Mélancolie manager par essence, son nom ayant tellement marqué mon enfance, égoïstement c'est à un passé qui s'estompe un peu plus auquel j'ai pensé et dont l'épouvantail Le Pen aura été un des marqueurs au même titre que Bernard Tapie, le paquet de Marlboro à 6 francs et Michael Jackson.
Sur les réseaux sociaux, c'est la fête à Gaucho Park. A Paris, plusieurs milliers de personnes se rassemblent place de la République pour fêter au champagne la mort du vieillard, comme s'ils avaient fait tomber de leurs propres mains Saddam Hussein.
Je resterai toujours fasciné par la haine. Ici envers un homme du quatrième âge qui, en soixante-dix ans de carrière politique, n'a jamais atteint le pouvoir suprême, n'a jamais été ne serait-ce qu'à proximité de celui-ci. Qui ne l'a d'ailleurs jamais voulu (il n'aurait pas agi de la sorte, à répétition, dans les médias). Qui n'a plus aucune influence concrète depuis quinze ans et qui n'en aurait jamais eu aucune si les socialistes, en naufrage programmatique, n'en avaient pas fait leur méchant favori depuis les années 80 (feignants, ils n'ont fait aucune mise à jour depuis).
On lui reproche des mots, des phrases de merde, soit l'équivalent de la routine quotidienne de la plupart des élus LFI aujourd'hui (s'il y a un héritier direct dans la forme outrancière de Le Pen, c'est Mélenchon, et je méprise Mélenchon aujourd'hui pour les mêmes raisons que je méprisais Le Pen hier).
Par une facétie de l'histoire, ce décès tombe le jour de l'anniversaire (et l'escamotage opportun pour certains, ils se reconnaîtront) des dix ans de l'attentat contre Charlie Hebdo et de ses victimes… assassinées pour des mots (et des dessins). Comme quoi, on a beau être rigoureusement au même endroit à dix ans d'écart, les appels à la liberté d'expression et les « vous n'aurez pas ma haine » restent plus que jamais à géographie variable, selon de quel côté du front républicain tu te trouves.
Étrangement, cet apéro de la mort en plein air avec appels festifs au meurtre dans l'impunité générale (« Marine, t'es la prochaine ! »), alors que la veille, sur ordre de Bruno Retailleau, des centaines de CRS ont mis la pression sur trois pauvres tracteurs de la Coordination rurale qui tentaient de rallier Paris pour alerter sur le drame des agriculteurs, convoque d'autres images du passé, et cette anecdote que je vous livre ici.

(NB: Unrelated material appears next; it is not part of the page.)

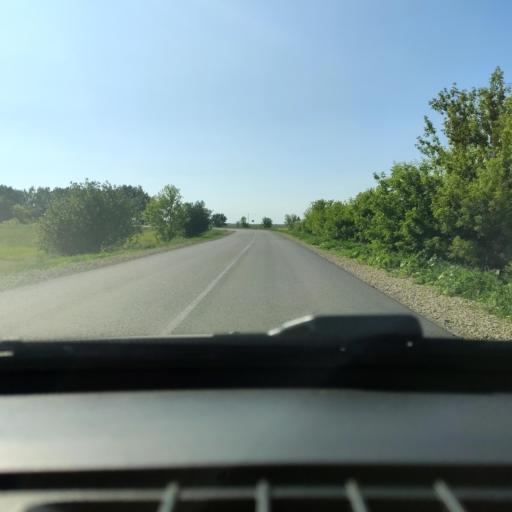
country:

Peut-être le point de départ de mon expérience politique.
1988, école de graphisme, Paris. Un des profs de dessin organise un scrutin entre élèves juste avant les élections présidentielles. Mitterrand fait un carton chez les étudiants : quelque chose comme 300 voix sur 301. Et le dépouillement terminé, on découvre qu'il y a un vote pour Le Pen. Juste un. Une bonne partie des élèves ont alors plongé dans une colère irrationnelle et ont cherché à savoir qui avait pu, quel raciste avait osé, voter Le Pen, prenant à partie tout le monde dans une ambiance de tribunal, en appelant à la délation du fasciste caché dans nos rangs.
Je précise : 1/ que ce n'était pas moi (mais que limite ça m'aurait donné envie). 2/ qu'il n'y avait strictement aucune diversité dans les élèves. Nous n'étions que des blancs urbains privilégiés, avec des parents à revenus confortables, qualifiables de CSP+. Je n'ai pas compris à ce moment-là de quoi était fait Le Pen ni qui il était vraiment (je me contrefichais du cirque politique à l'époque), mais j'ai saisi de quelle étoffe étaient faits certains de ses nobles opposants.
Le futur n'a pas infirmé cette intuition.
Dans ce n'importe quoi aux effluves de shit et de 8.6, certains de mon ancienne classe dansent probablement ce soir Place de la République. Comprennent-ils qu'avec la fin du grand méchant loup c'est aussi leur petit monde de probabilité morale et de supériorité intellectuelle, sur fond d'intolérance et de bêtise crasse, qui s'efface encore un peu plus ?
Probablement pas, mais bonne fête quand même les gars.